ASSIGNMENT - Copy out each of the lines below with the same wording, spelling and punctuation, and omit the pictures from your answer.
-------------------------
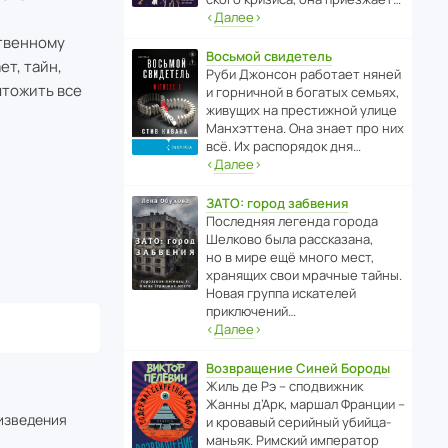
‹
Далее
›
ственному
Восьмой свидетель
ет, тайн,
Руби Джонсон рабо­тает няней
чтожить все
и горни­чной в богатых семьях,
живущих на прес­ти­жной улице
Манх­эт­тена. Она знает про них
всё. Их распо­рядок дня…
‹
Далее
›
ЗАТО: город забвения
После­дняя легенда города
Шелково была расска­зана,
но в мире ещё много мест,
хранящих свои мрачные тайны.
Новая группа иска­телей
приключений…
‹
Далее
›
Возвращение Синей Бороды
Жиль де Рэ – спод­ви­жник
Жанны д’Арк, маршал Франции –
оизведения
и кровавый серийный убийца-
маньяк. Римский импе­ратор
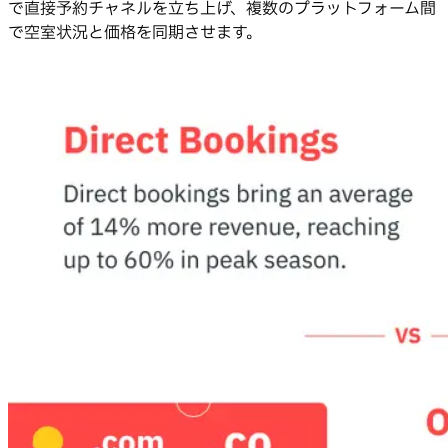
で直接予約チャネルを立ち上げ、複数のプラットフォーム間
で空室状況と価格を同期させます。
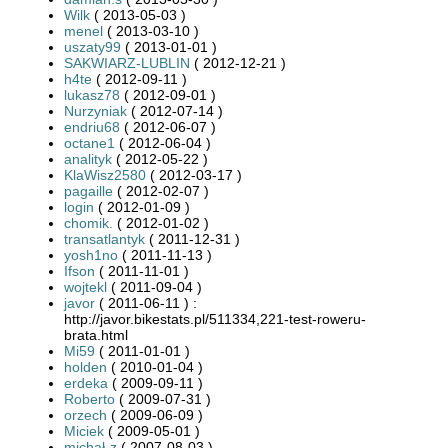
Wilk
( 2013-05-03 )
menel
( 2013-03-10 )
uszaty99
( 2013-01-01 )
SAKWIARZ-LUBLIN
( 2012-12-21 )
h4te
( 2012-09-11 )
lukasz78
( 2012-09-01 )
Nurzyniak
( 2012-07-14 )
endriu68
( 2012-06-07 )
octane1
( 2012-06-04 )
analityk
( 2012-05-22 )
KlaWisz2580
( 2012-03-17 )
pagaille
( 2012-02-07 )
login
( 2012-01-09 )
chomik.
( 2012-01-02 )
transatlantyk
( 2011-12-31 )
yosh1no
( 2011-11-13 )
Ifson
( 2011-11-01 )
wojtekl
( 2011-09-04 )
javor
( 2011-06-11 ) :
http://javor.bikestats.pl/511334,221-test-roweru-
brata.html
Mi59
( 2011-01-01 )
holden
( 2010-01-04 )
erdeka
( 2009-09-11 )
Roberto
( 2009-07-31 )
orzech
( 2009-06-09 )
Miciek
( 2009-05-01 )
michał-z
( 2007-08-03 )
-------------------------
SOLUTION TO THIS PROBLEM -
‹
Далее
›
ственному
Восьмой свидетель
ет, тайн,
Руби Джонсон рабо­тает няней
чтожить все
и горни­чной в богатых семьях,
живущих на прес­ти­жной улице
Манх­эт­тена. Она знает про них
всё. Их распо­рядок дня…
‹
Далее
›
ЗАТО: город забвения
После­дняя легенда города
Шелково была расска­зана,
но в мире ещё много мест,
хранящих свои мрачные тайны.
Новая группа иска­телей
приключений…
‹
Далее
›
Возвращение Синей Бороды
Жиль де Рэ – спод­ви­жник
Жанны д’Арк, маршал Франции –
оизведения
и кровавый серийный убийца-
маньяк. Римский импе­ратор
で直接予約チャネルを立ち上げ、複数のプラットフォーム間
で空室状況と価格を同期させます。
Wilk
( 2013-05-03 )
menel
( 2013-03-10 )
uszaty99
( 2013-01-01 )
SAKWIARZ-LUBLIN
( 2012-12-21 )
h4te
( 2012-09-11 )
lukasz78
( 2012-09-01 )
Nurzyniak
( 2012-07-14 )
endriu68
( 2012-06-07 )
octane1
( 2012-06-04 )
analityk
( 2012-05-22 )
KlaWisz2580
( 2012-03-17 )
pagaille
( 2012-02-07 )
login
( 2012-01-09 )
chomik.
( 2012-01-02 )
transatlantyk
( 2011-12-31 )
yosh1no
( 2011-11-13 )
Ifson
( 2011-11-01 )
wojtekl
( 2011-09-04 )
javor
( 2011-06-11 ) :
http://javor.bikestats.pl/511334,221-test-roweru-
brata.html
Mi59
( 2011-01-01 )
holden
( 2010-01-04 )
erdeka
( 2009-09-11 )
Roberto
( 2009-07-31 )
orzech
( 2009-06-09 )
Miciek
( 2009-05-01 )
michał-z
( 2007-08-03 )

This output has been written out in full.